I can make it work on types made with Cofree
:
mapAccum ::
( Functor f
)
=> (a -> b -> (c, a)) -> a -> Cofree f b -> Cofree f c
mapAccum func x (y :< rest) =
let
(y', x') =
func x y
in
y' :< fmap (mapAccum func x') rest
Which shows that it's at least generally applicable to tree-like structures.
Is there a common abstraction for this function?
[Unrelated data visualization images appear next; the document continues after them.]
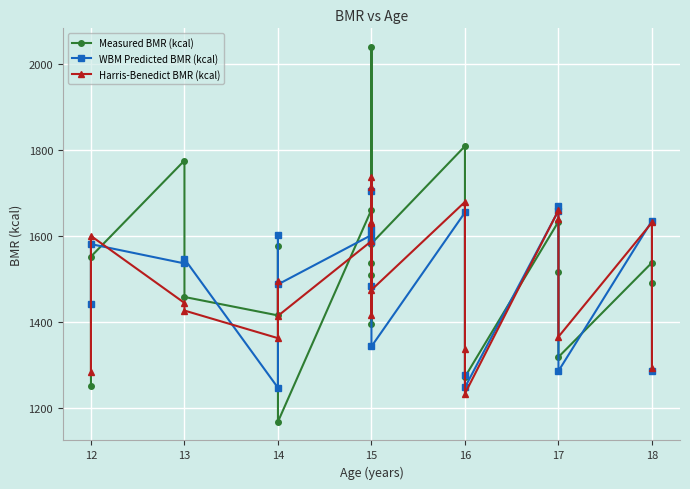

What is the minimum value for WBM Predicted BMR (kcal)?

1246.5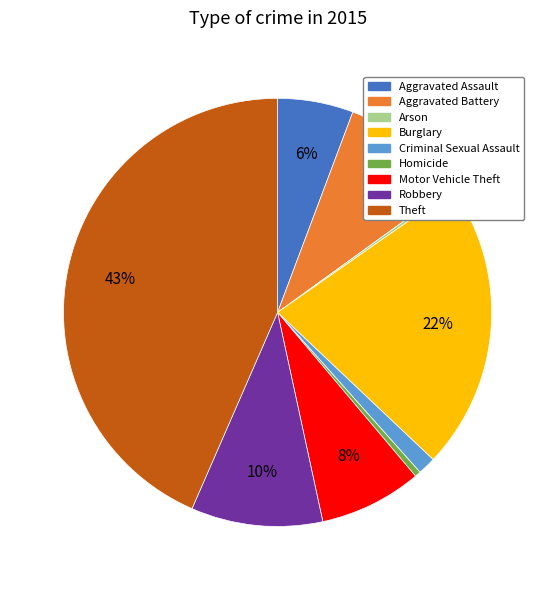

To the nearest percent, what is the difference between the largest and smallest slice percentages?

43%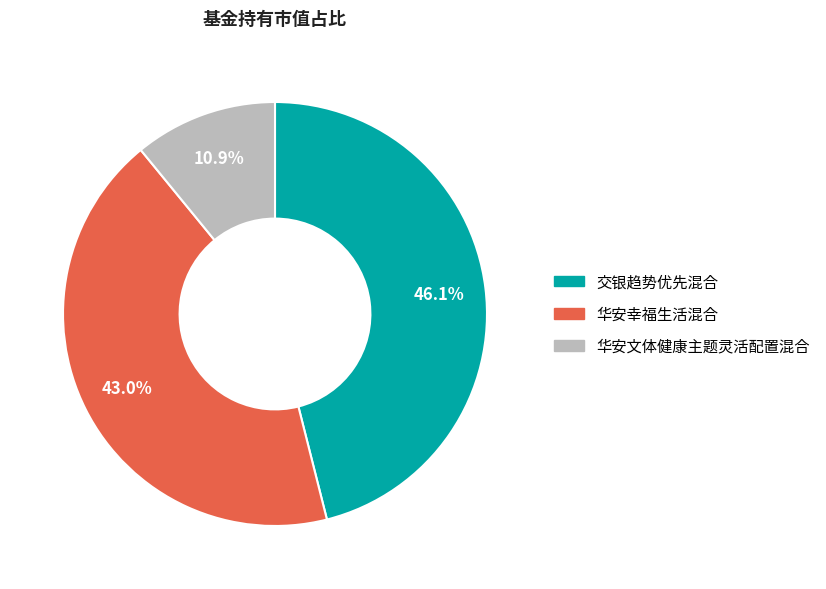

To the nearest percent, what is the average slice percentage?

33%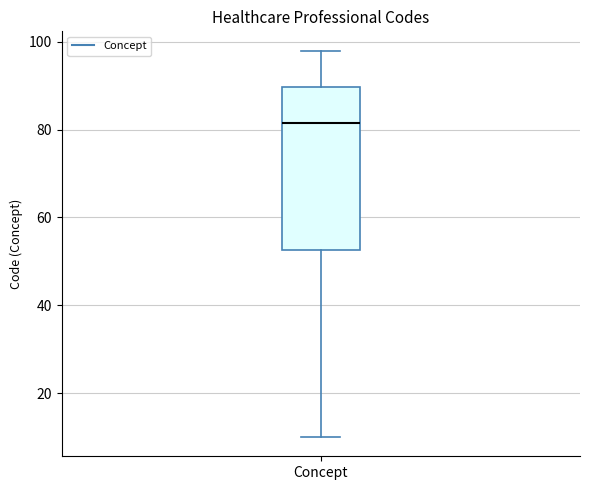

Where is the lower edge of the box for Concept on the y-axis? The values are not printed on the chart, so give them approximately, as read against the axis.

52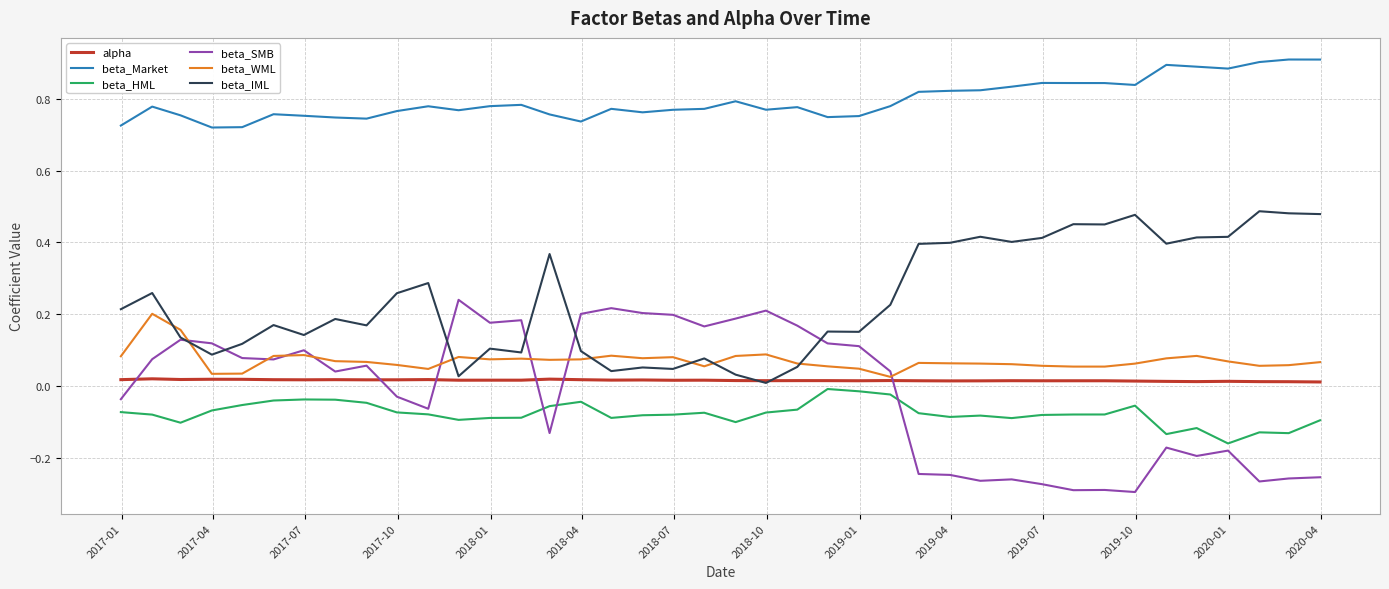

True or false: beta_HML and beta_WML intersect in this chart.

False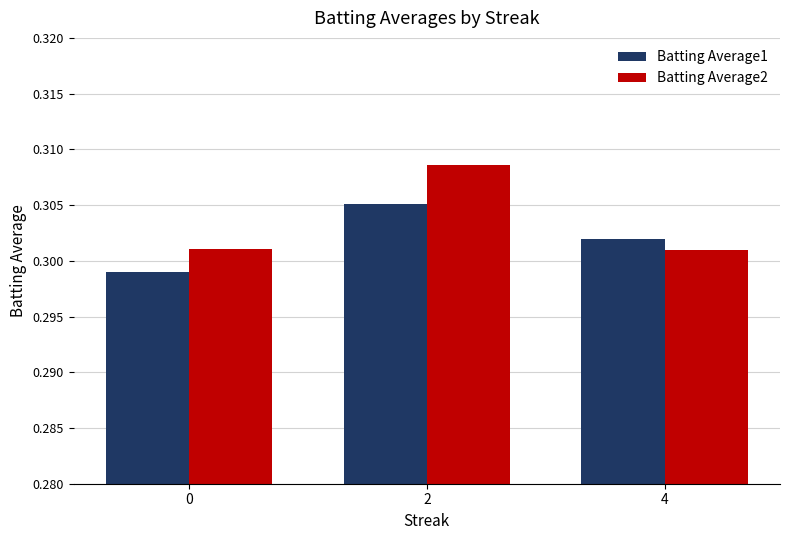

Which series changed the most between 0 and 4?

Batting Average1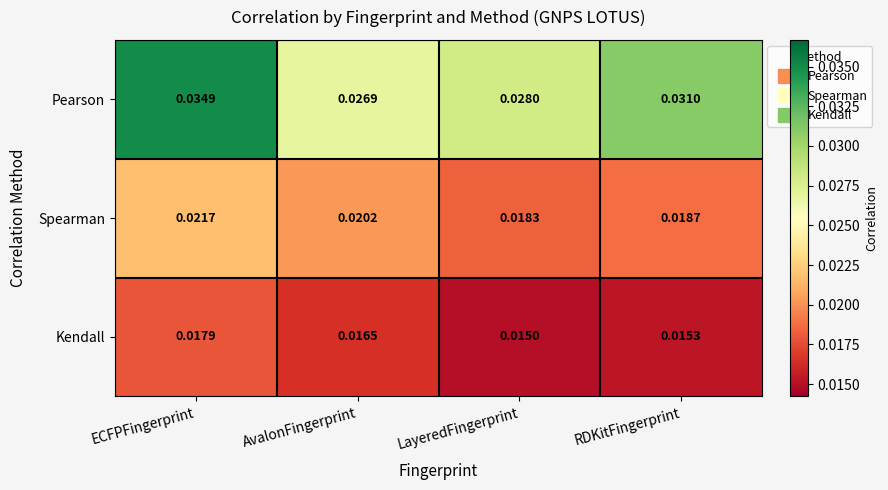

Which series has the widest spread of values?

Pearson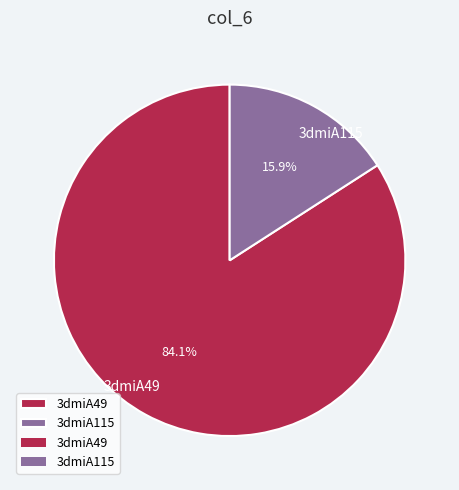

Rank the categories by value from lowest to highest.

3dmiA115, 3dmiA49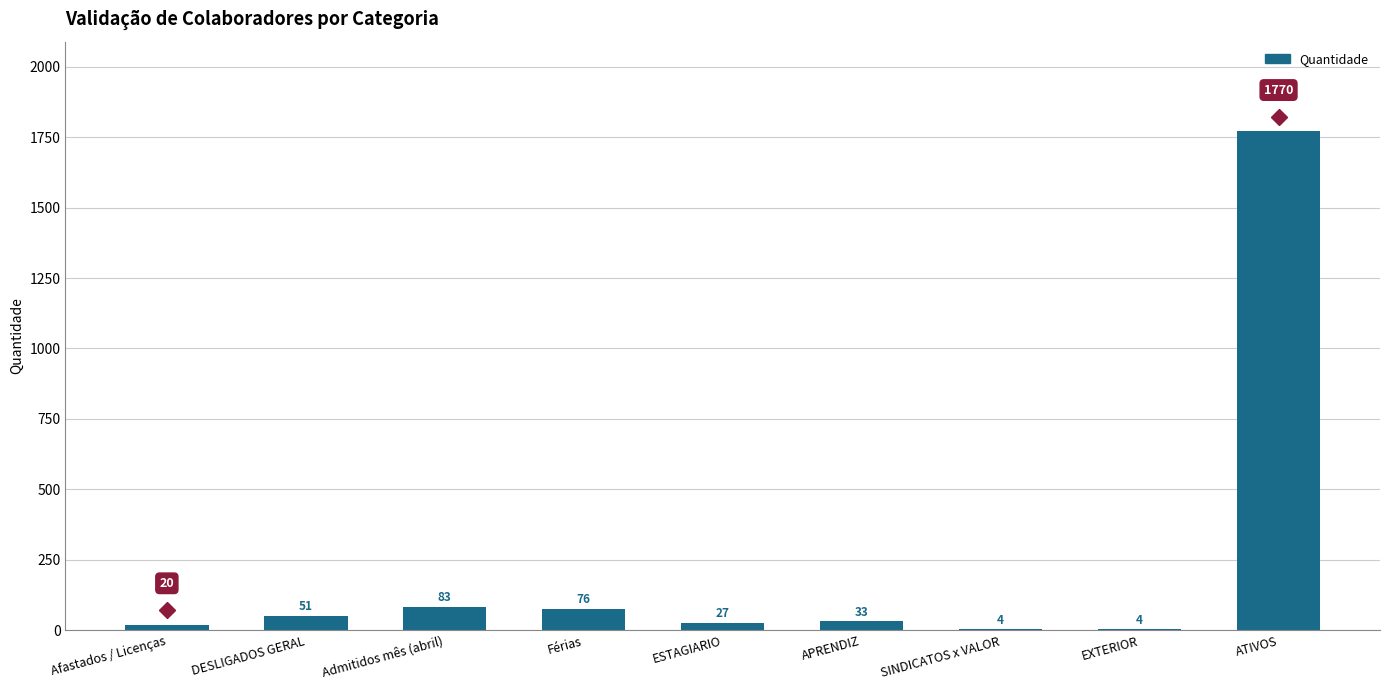

Between Admitidos mês (abril) and ATIVOS, which is larger?

ATIVOS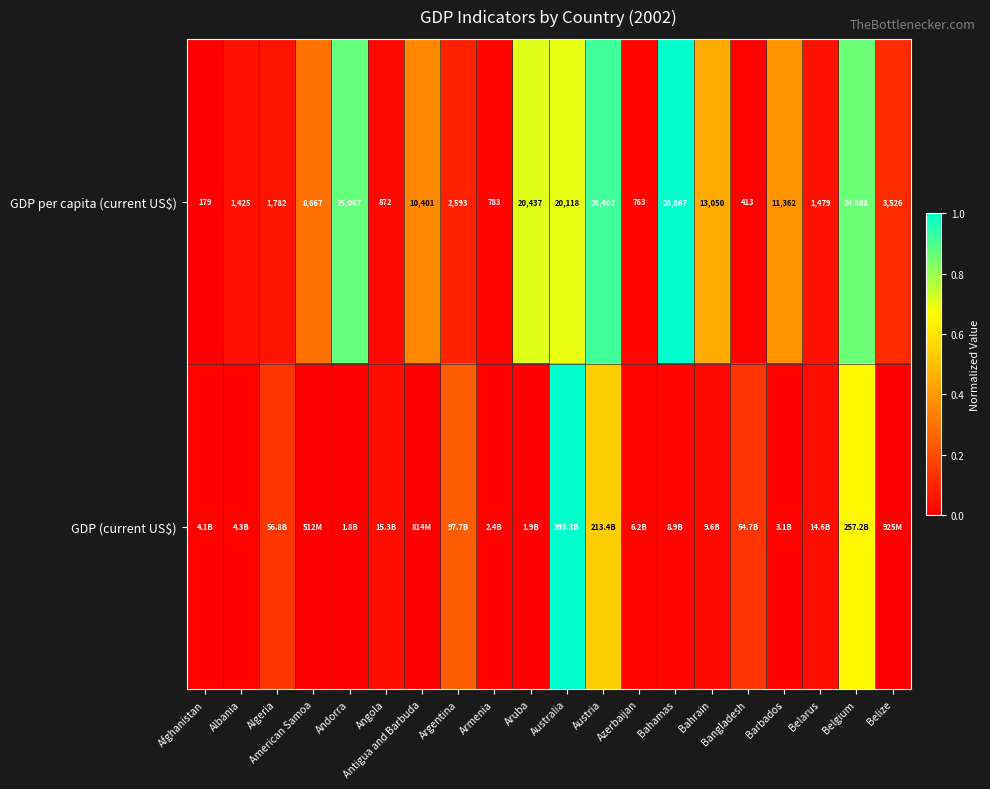

Which category has the highest value across all series?

Bahamas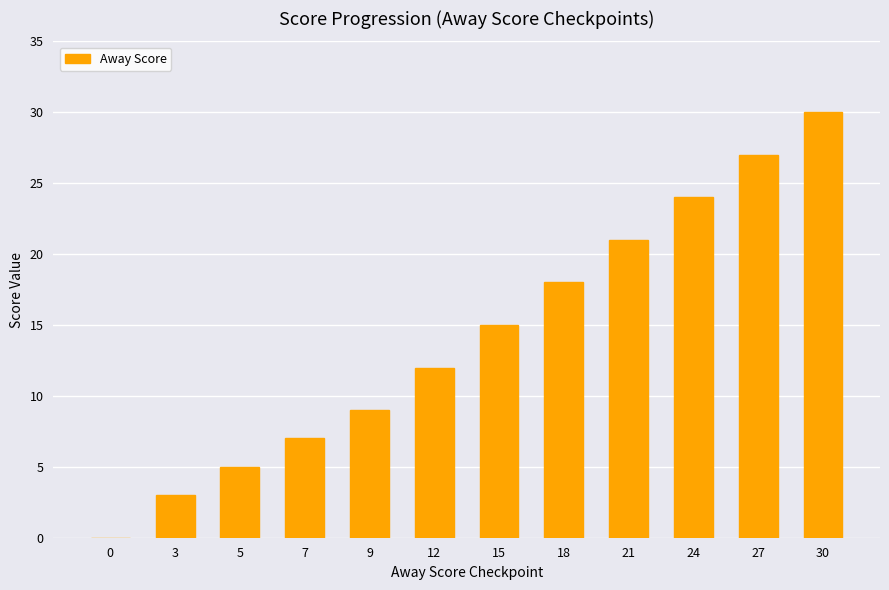

At which category does the chart reach its peak across all series?

30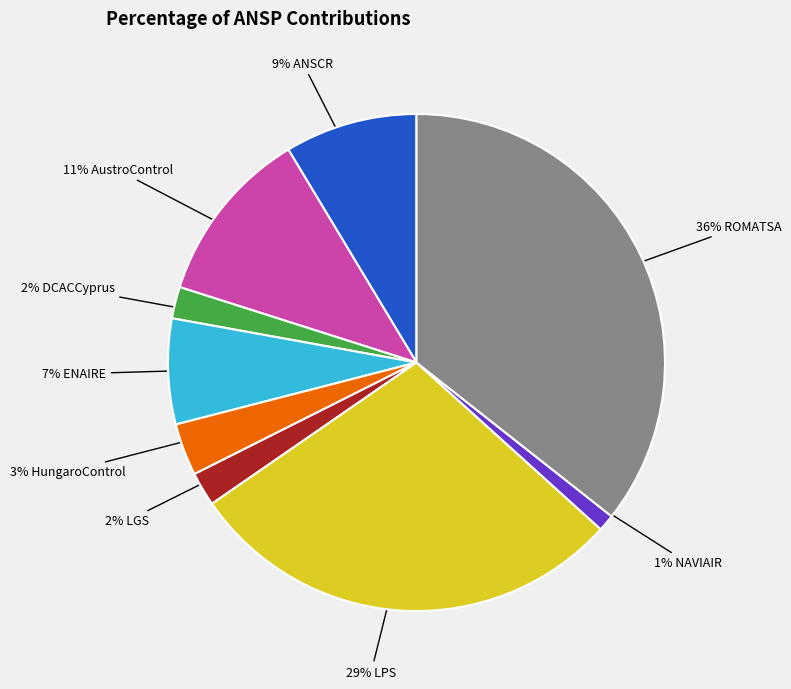

To the nearest percent, what is the difference between the largest and smallest slice percentages?

35%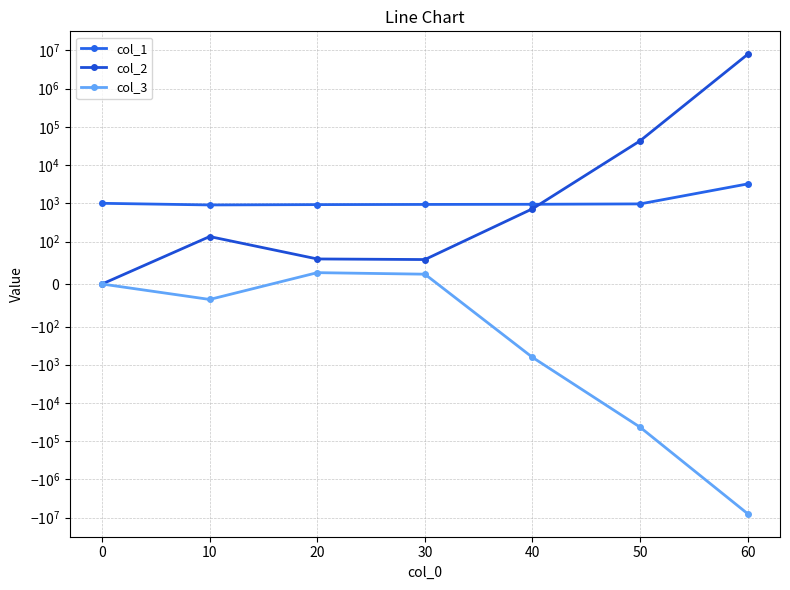

At which category does col_3 reach its first local valley?

10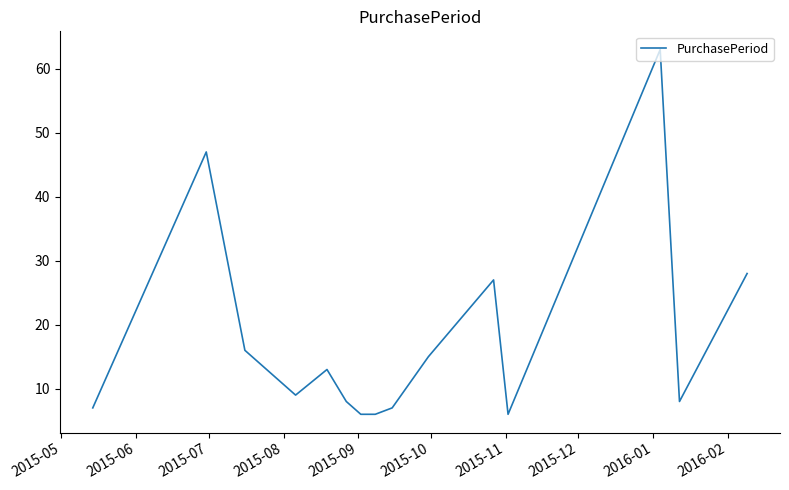

What is the difference between the maximum and minimum values?

57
CodePudding user response:
import Data.Functor.Foldable.TH
import Data.Functor.Foldable
data BinTree a
= Nil
| Branch a (BinTree a) (BinTree a)
deriving (Functor)
makeBaseFunctor ''BinTree
The Template Haskell splice will define
data BinTreeF a x
= NilF
| BranchF a x x
deriving (Functor)
as well as instances of the Base
type family and the Recursive
and Corecursive
classes for BinTree
. Thanks to that Recursive
instance, you can use
cata :: Recursive t => (Base t r -> r) -> t -> r
at the type
cata :: (BinTreeF b (BinTree c) -> BinTree c) -> BinTree b -> BinTree c
Specifically,
mapAccum:: a -> b -> (c, a)) -> a -> BinTree b -> BinTree c
mapAccum func = \x t -> cata go t x
where
go NilF _x = Nil
go (BranchF y leftres rightres) x =
let
(y', x') = func x y
in
Branch y' (leftres x') (rightres x')
Alternatively, you could use
transverse :: (Recursive s, Corecursive t, Functor f) => (forall r. Base s (f r) -> f (Base t r)) -> s -> f t
at the type
transverse :: (forall r. BinTreeF b (a -> r) -> a -> BinTreeF c r) -> BinTree b -> a -> BinTree c
like so
mapAccum:: forall a b c. (a -> b -> (c, a)) -> a -> BinTree b -> BinTree c
mapAccum func = \x t -> transverse go t x
where
go :: BinTreeF b (a -> r) -> a -> BinTreeF c r
go NilF _x = NilF
go (BranchF y leftres rightres) x =
let
(y', x') = func x y
in
BranchF y' (leftres x') (rightres x')
CodePudding user response:
Here's a generalization of what you wrote, using the bifunctors
and recursion-schemes
packages:
{-# LANGUAGE TemplateHaskell, TypeFamilies #-}
import Control.Monad.Trans.State.Lazy
import Data.Bifunctor.TH
import Data.Bitraversable
import Data.Functor.Foldable
import Data.Functor.Foldable.TH
data BinTree a = Nil | Branch a (BinTree a) (BinTree a)
makeBaseFunctor ''BinTree
deriveBifunctor ''BinTreeF
deriveBifoldable ''BinTreeF
deriveBitraversable ''BinTreeF
mapAccum :: (Base tc ~ f c, Base tb ~ f b, Bitraversable f, Recursive tb,
Corecursive tc) => (a -> b -> (c, a)) -> a -> tb -> tc
mapAccum func x ys = embed ys' where
(ys', x') = runState (bitraverse (state . flip func) (pure . mapAccum func x') (project ys)) x
-- a slightly less general version, but that's usually good enough,
-- and will fix most ambiguous type errors
mapAccum' :: (Base (t c) ~ f c, Base (t b) ~ f b, Bitraversable f, Recursive (t b),
Corecursive (t c)) => (a -> b -> (c, a)) -> a -> t b -> t c
mapAccum' = mapAccum
The way it works is that it traverses over all of the values in the current element of the tree (for your tree in particular, this is always just one element), transforming them and coming up with a new accumulator value, then recursively calling itself on each subelement of the tree with that value. Also, since it's lazy state, it ties the knot so it only has to walk the structure once instead of twice. In other words, note that x'
comes from the output of runState
, but it's passed as part of the parameters to it. In a strict language, this would result in an infinite loop, but since Haskell is lazy, x'
isn't evaluated until it's needed, at which point the part of the code that generated it is finished.